Shepard A R, Rae J L
Departments of Physiology/Biophysics and Ophthalmology, Mayo Foundation, 200 1st Street SW, Rochester, MN 55905, USA.
Nucleic Acids Res. 1997 Aug 1;25(15):3183-5. doi: 10.1093/nar/25.15.3183.

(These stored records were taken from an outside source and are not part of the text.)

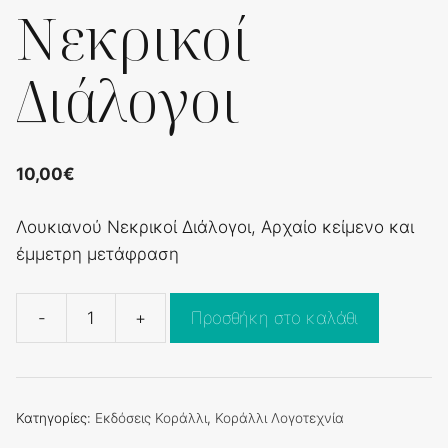
Νεκρικοί
Διάλογοι
10,00
€
Λουκιανού Νεκρικοί Διάλογοι, Αρχαίο κείμενο και
έμμετρη μετάφραση
-
+
Προσθήκη στο καλάθι
Λουκιανού
Νεκρικοί
Διάλογοι
ποσότητα
Κατηγορίες:
Εκδόσεις Κοράλλι
,
Κοράλλι Λογοτεχνία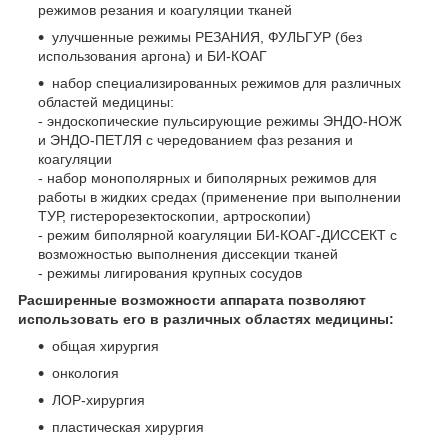
режимов резания и коагуляции тканей
улучшенные режимы РЕЗАНИЯ, ФУЛЬГУР (без
использования аргона) и БИ-КОАГ
набор специализированных режимов для различных
областей медицины:
- эндоскопические пульсирующие режимы ЭНДО-НОЖ
и ЭНДО-ПЕТЛЯ с чередованием фаз резания и
коагуляции
- набор монополярных и биполярных режимов для
работы в жидких средах (применение при выполнении
ТУР, гистерорезектоскопии, артроскопии)
- режим биполярной коагуляции БИ-КОАГ-ДИССЕКТ с
возможностью выполнения диссекции тканей
- режимы лигирования крупных сосудов
Расширенные возможности аппарата позволяют
использовать его в различных областях медицины:
общая хирургия
онкология
ЛОР-хирургия
пластическая хирургия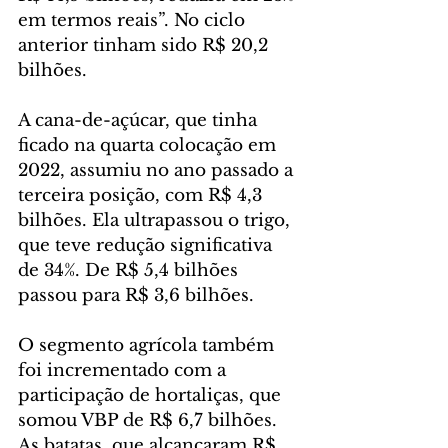
em termos reais”. No ciclo 
anterior tinham sido R$ 20,2 
bilhões.
A cana-de-açúcar, que tinha 
ficado na quarta colocação em 
2022, assumiu no ano passado a 
terceira posição, com R$ 4,3 
bilhões. Ela ultrapassou o trigo, 
que teve redução significativa 
de 34%. De R$ 5,4 bilhões 
passou para R$ 3,6 bilhões.
O segmento agrícola também 
foi incrementado com a 
participação de hortaliças, que 
somou VBP de R$ 6,7 bilhões. 
As batatas, que alcançaram R$ 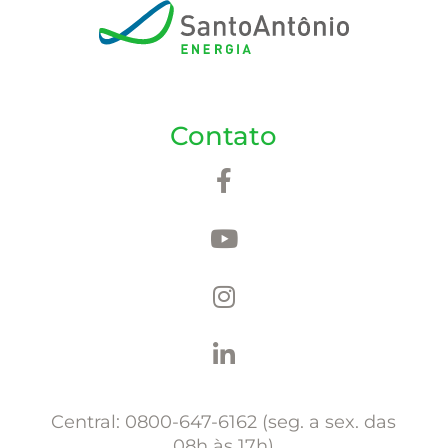
Contato
Central: 0800-647-6162 (seg. a sex. das
08h às 17h)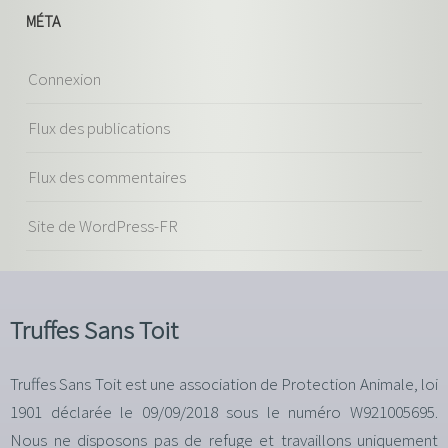
MÉTA
Connexion
Flux des publications
Flux des commentaires
Site de WordPress-FR
Truffes Sans Toit
Truffes Sans Toit est une association de Protection Animale, loi
1901 déclarée le 09/09/2018 sous le numéro W921005695.
Nous ne disposons pas de refuge et travaillons uniquement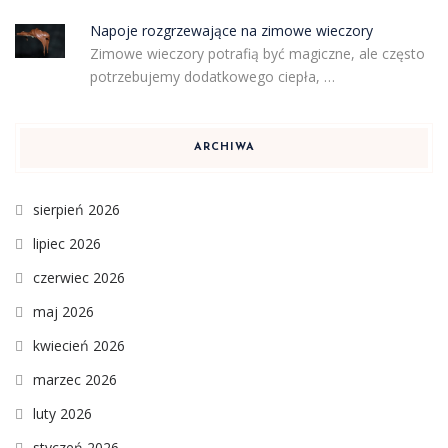
Napoje rozgrzewające na zimowe wieczory
Zimowe wieczory potrafią być magiczne, ale często
potrzebujemy dodatkowego ciepła, …
ARCHIWA
sierpień 2026
lipiec 2026
czerwiec 2026
maj 2026
kwiecień 2026
marzec 2026
luty 2026
styczeń 2026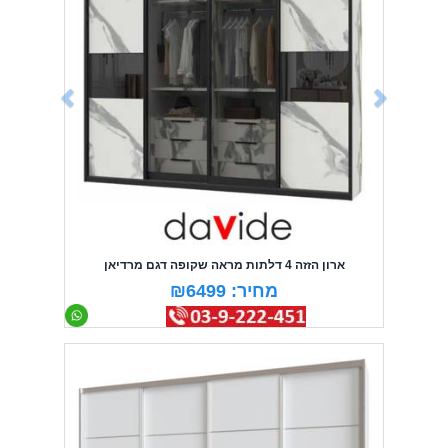
ארון הזזה 4 דלתות מראה שקופה דגם מרדיאן
מחיר: ₪6499
Previous
Next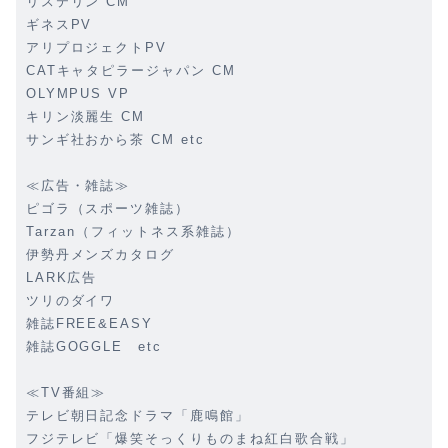
リステリン CM
ギネスPV
アリプロジェクトPV
CATキャタピラージャパン CM
OLYMPUS VP
キリン淡麗生 CM
サンギ社おから茶 CM etc
≪広告・雑誌≫
ピゴラ（スポーツ雑誌）
Tarzan（フィットネス系雑誌）
伊勢丹メンズカタログ
LARK広告
ツリのダイワ
雑誌FREE&EASY
雑誌GOGGLE etc
≪TV番組≫
テレビ朝日記念ドラマ「鹿鳴館」
フジテレビ「爆笑そっくりものまね紅白歌合戦」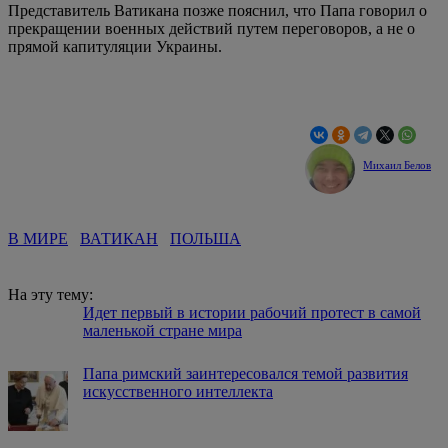
Представитель Ватикана позже пояснил, что Папа говорил о
прекращении военных действий путем переговоров, а не о
прямой капитуляции Украины.
Михаил Белов
В МИРЕ
ВАТИКАН
ПОЛЬША
На эту тему:
Идет первый в истории рабочий протест в самой
маленькой стране мира
Папа римский заинтересовался темой развития
искусственного интеллекта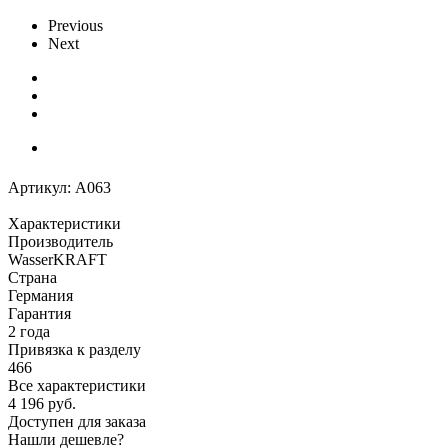
Previous
Next
Артикул:
A063
Характеристики
Производитель
WasserKRAFT
Страна
Германия
Гарантия
2 года
Привязка к разделу
466
Все характеристики
4 196
руб.
Доступен для заказа
Нашли дешевле?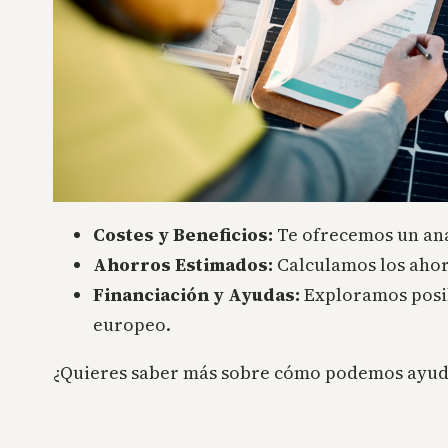
Costes y Beneficios:
Te ofrecemos un anál
Ahorros Estimados:
Calculamos los ahor
Financiación y Ayudas:
Exploramos posibl
europeo.
¿Quieres saber más sobre cómo podemos ayudar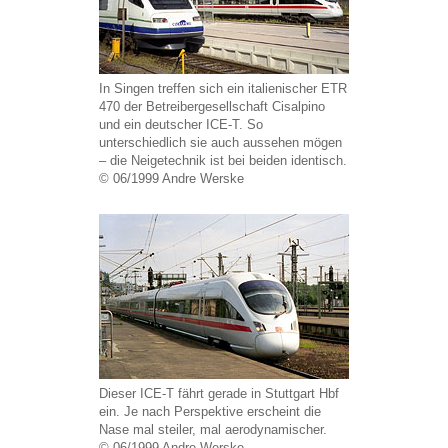
In Singen treffen sich ein italienischer ETR
470 der Betreibergesellschaft Cisalpino
und ein deutscher ICE-T. So
unterschiedlich sie auch aussehen mögen
– die Neigetechnik ist bei beiden identisch.
© 06/1999 Andre Werske
Dieser ICE-T fährt gerade in Stuttgart Hbf
ein. Je nach Perspektive erscheint die
Nase mal steiler, mal aerodynamischer.
© 06/1999 Andre Werske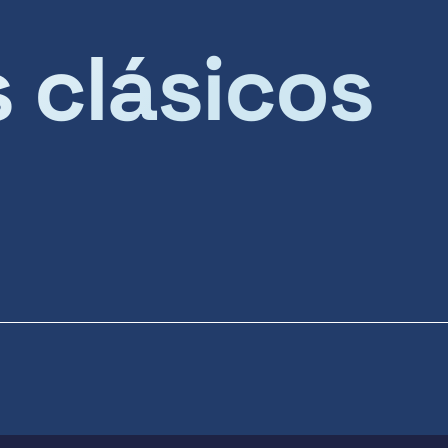
s clásicos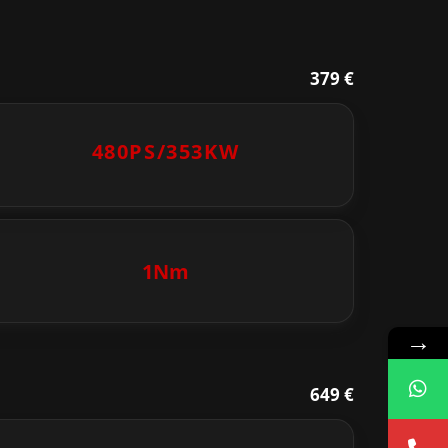
379 €
480PS/
353KW
1Nm
→
649 €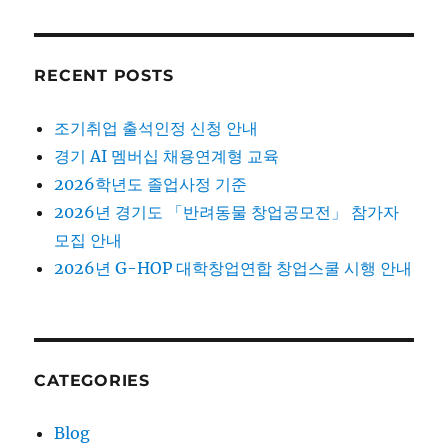
RECENT POSTS
조기취업 출석인정 신청 안내
경기 AI 멤버십 채용연계형 교육
2026학년도 졸업사정 기준
2026년 경기도 「반려동물 창업공모전」 참가자
모집 안내
2026년 G-HOP 대학창업연합 창업스쿨 시행 안내
CATEGORIES
Blog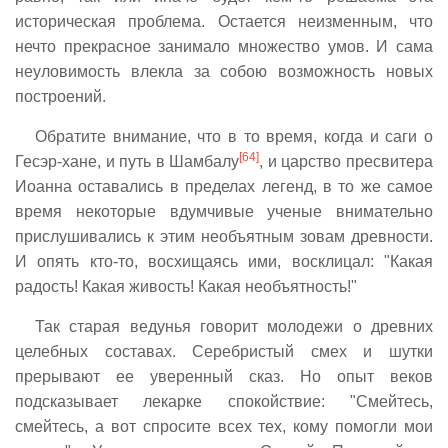
историческая проблема. Остается неизменным, что
нечто прекрасное занимало множество умов. И сама
неуловимость влекла за собою возможность новых
построений.
Обратите внимание, что в то время, когда и саги о
[64]
Гесэр-хане, и путь в Шамбалу
, и царство пресвитера
Иоанна оставались в пределах легенд, в то же самое
время некоторые вдумчивые ученые внимательно
прислушивались к этим необъятным зовам древности.
И опять кто-то, восхищаясь ими, восклицал: "Какая
радость! Какая живость! Какая необъятность!"
Так старая ведунья говорит молодежи о древних
целебных составах. Серебристый смех и шутки
прерывают ее уверенный сказ. Но опыт веков
подсказывает лекарке спокойствие: "Смейтесь,
смейтесь, а вот спросите всех тех, кому помогли мои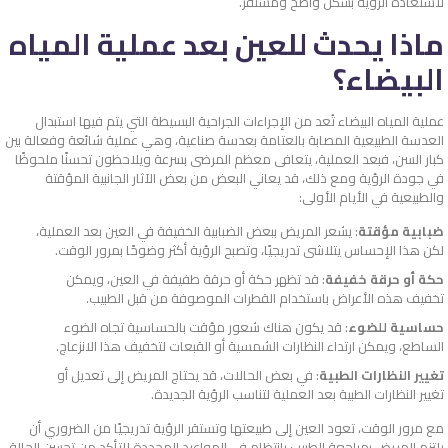
لاستعادة الرؤية بشكل واضح ومستقر.
ماذا يحدث للعين بعد عملية المياه
البيضاء؟
عملية المياه البيضاء تُعد من الإجراءات الجراحية البسيطة التي يتم فيها استبدال
العدسة الطبيعية المصابة بالعتامة بعدسة صناعية، وهي عملية شائعة وفعالة بين
كبار السن، فبعد العملية، يتعافى معظم المرضى بسرعة ويلاحظون تحسنًا ملحوظًا
في جودة الرؤية ومع ذلك، قد يعاني البعض من بعض الآثار الجانبية المؤقتة
والطبيعية في الأيام الأولى:
ضبابية مؤقتة
: يشعر المريض ببعض الضبابية الخفيفة في العين بعد العملية،
لكن هذا الإحساس يتلاشى تدريجيًا، وتصبح الرؤية أكثر وضوحًا بمرور الوقت.
حكة أو حرقة خفيفة
: قد تظهر حكة أو حرقة طفيفة في العين، ويمكن
تخفيف هذه الأعراض باستخدام القطرات الموصوفة من قبل الطبيب.
حساسية للضوء
: قد يكون هناك شعور مؤقت بالحساسية تجاه الضوء
الساطع، ويمكن ارتداء النظارات الشمسية أو القبعات لتخفيف هذا الانزعاج.
تغيير النظارات الطبية
: في بعض الحالات، قد يحتاج المريض إلى تعديل أو
تغيير النظارات الطبية بعد العملية لتناسب الرؤية الجديدة.
مع مرور الوقت، تعود العين إلى طبيعتها وتستقر الرؤية تدريجيًا من الضروري أن
يلتزم المريض بمراجعة الطبيب بانتظام في المواعيد المحددة للتأكد من تحسن الحالة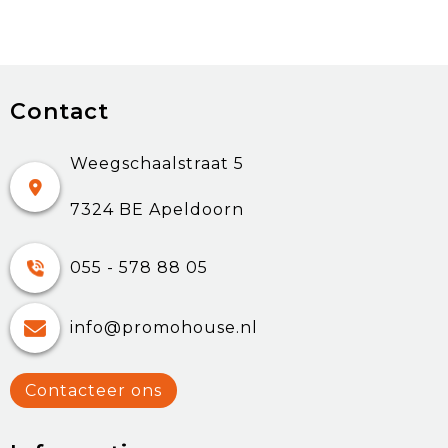
Contact
Weegschaalstraat 5
7324 BE Apeldoorn
055 - 578 88 05
info@promohouse.nl
Contacteer ons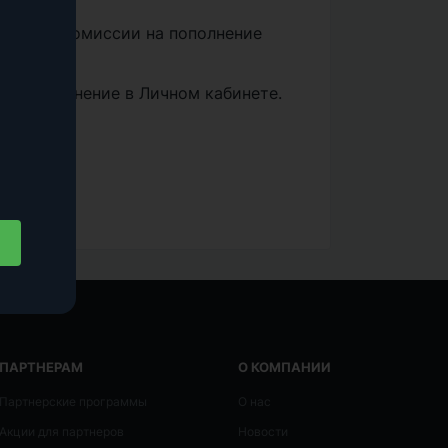
ует все комиссии на пополнение
за пополнение в Личном кабинете.
ПАРТНЕРАМ
О КОМПАНИИ
Партнерские программы
О нас
Акции для партнеров
Новости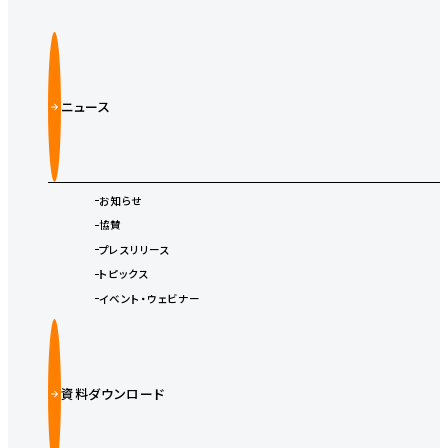
ニュース
お知らせ
協賛
プレスリリース
トピックス
イベント・ウェビナー
資料ダウンロード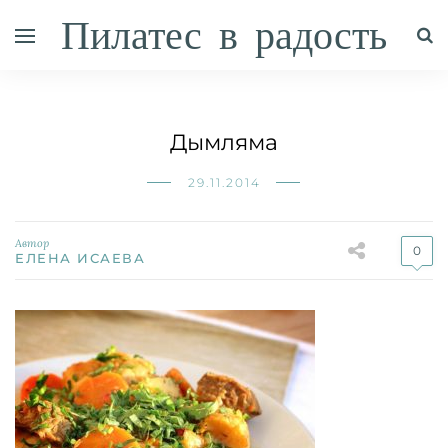
Пилатес в радость
Дымляма
29.11.2014
Автор
0
ЕЛЕНА ИСАЕВА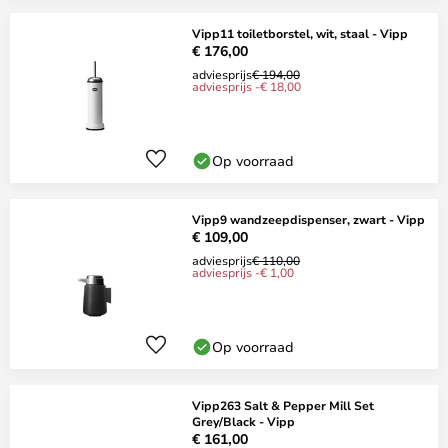
Vipp11 toiletborstel, wit, staal - Vipp
€ 176,00
adviesprijs
€ 194,00
adviesprijs -€ 18,00
Op voorraad
Vipp9 wandzeepdispenser, zwart - Vipp
€ 109,00
adviesprijs
€ 110,00
adviesprijs -€ 1,00
Op voorraad
Vipp263 Salt & Pepper Mill Set
Grey/Black - Vipp
€ 161,00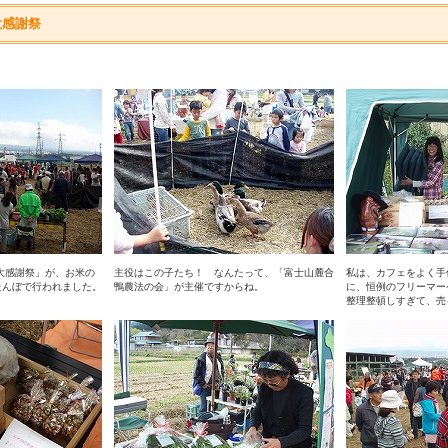
大感謝祭
の大感謝祭」が、お米の
主役はこの子たち！ なんたって、「富士山麓合
私は、カフェをよく手
たんぼで行われました。
鴨農法の会」が主催ですからね。
に、恒例のフリーマー
整理整頓しすぎて、売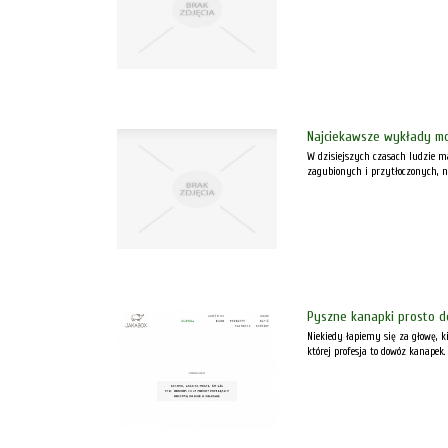
Najciekawsze wykłady m
W dzisiejszych czasach ludzie ma
zagubionych i przytłoczonych, nie
Pyszne kanapki prosto d
Niekiedy łapiemy się za głowę, 
której profesja to dowóz kanapek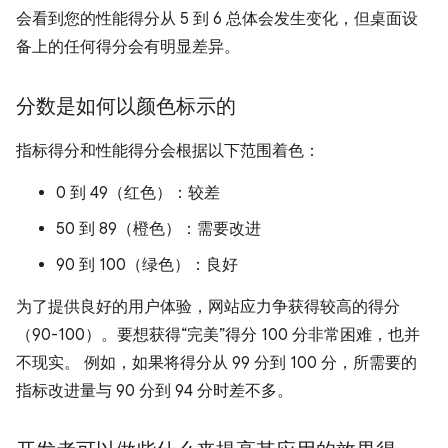
会看到您的性能得分从 5 到 6 总体会发生变化，但桌面设
备上的任何得分会有明显差异。
分数是如何以颜色标示的
指标得分和性能得分会根据以下范围着色：
0 到 49（红色）：较差
50 到 89（橙色）：需要改进
90 到 100（绿色）：良好
为了提供良好的用户体验，网站应力争获得较高的得分
（90-100）。要想获得“完美”得分 100 分非常困难，也并
不现实。 例如，如果将得分从 99 分到 100 分，所需要的
指标改进量与 90 分到 94 分时差不多。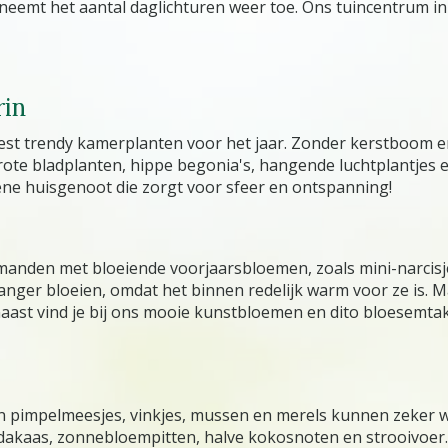
n neemt het aantal daglichturen weer toe. Ons tuincentrum i
rin
est trendy kamerplanten voor het jaar. Zonder kerstboom en 
te bladplanten, hippe begonia's, hangende luchtplantjes en
ene huisgenoot die zorgt voor sfeer en ontspanning!
n manden met bloeiende voorjaarsbloemen, zoals mini-narcisj
langer bloeien, omdat het binnen redelijk warm voor ze is. M
naast vind je bij ons mooie kunstbloemen en dito bloesemtak
en pimpelmeesjes, vinkjes, mussen en merels kunnen zeker w
pindakaas, zonnebloempitten, halve kokosnoten en strooivoe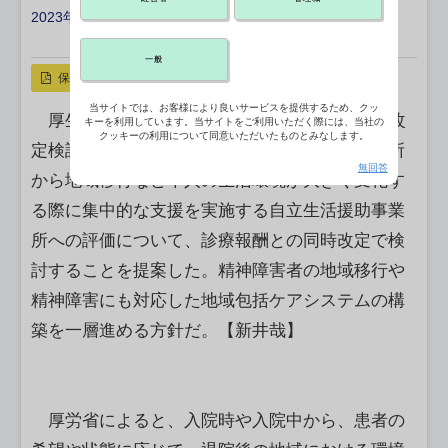
2023年10月30日 17:50
X ポスト
リンクをコピー
一般
保存
当サイトでは、お客様により良いサービスを提供するため、クッ
厚生労働省は30日、障害福祉サービス等報酬改
キーを利用しています。当サイトをご利用いただく際には、当社の
クッキーの利用について同意いただいたものとみなします。
定検討チームの会合で、精神障害者の入院・入所
無回答
から地域移行など本人の生活環境が大きく変化す
る際に集中的な支援を実施する自立生活援助事業
所への評価について、診療報酬との同時改定で検
討することを提案した。精神障害者の地域移行や
精神障害にも対応した地域包括ケアシステムの構
築を一層進める方針だ。【新井哉】
厚労省によると、入院時や入院中から、患者の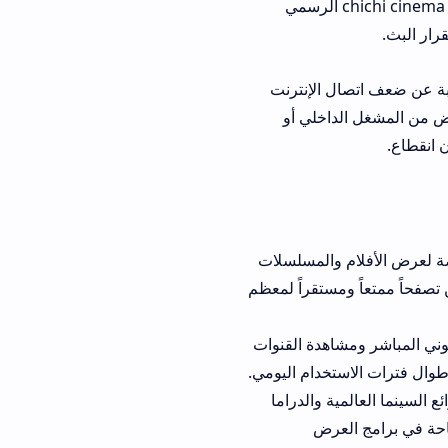
 المؤسسات الخارجية لنظام iOS. للتغلب على هذا العطل، يُنصح بزيارة موقع chichi cinema الرسمي
 الإنترنت
اخلي أو
فلام والمسلسلات
مستقراً لمعظم
ر ومشاهدة القنوات
تخدام اليومي.
لعالمية والدراما
عرض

We have developed a cDNA library screening method which allows the simultaneous screening of >10 ( 12 ) double-stranded plasmid cDNA molecules with minimal a priori sequence knowledge. A biotinylated, gene-specific oligonucleotide probe along with abutting 'blocking' oligos is hybridized to the plasmid cDNA library and the target plasmid retrieved with paramagnetic streptavidin beads and transformed into Escherichia coli. Multiple rounds of enrichment with a target plasmid represented at 0.002-0.0001% resulted in over one-third positive clones. Our method will be useful for isolating even the rarest cDNAs starting from ESTs, isolated exons or homologous sequence information.
我们开发了一种cDNA文库筛选方法,该方法能够在对先验序列知识要求极低的情况下,同时筛选超过10(12)个双链质粒cDNA分子。将生物素化的基因特异性寡核苷酸探针与相邻的“封闭”寡核苷酸一起与质粒cDNA文库杂交,然后用顺磁性链霉亲和素磁珠回收目标质粒,并转化到大肠杆菌中。对占比0.002 - 0.0001%的目标质粒进行多轮富集,得到了超过三分之一的阳性克隆。我们的方法甚至对于从EST、分离的外显子或同源序列信息开始分离最罕见的cDNA也将是有用的。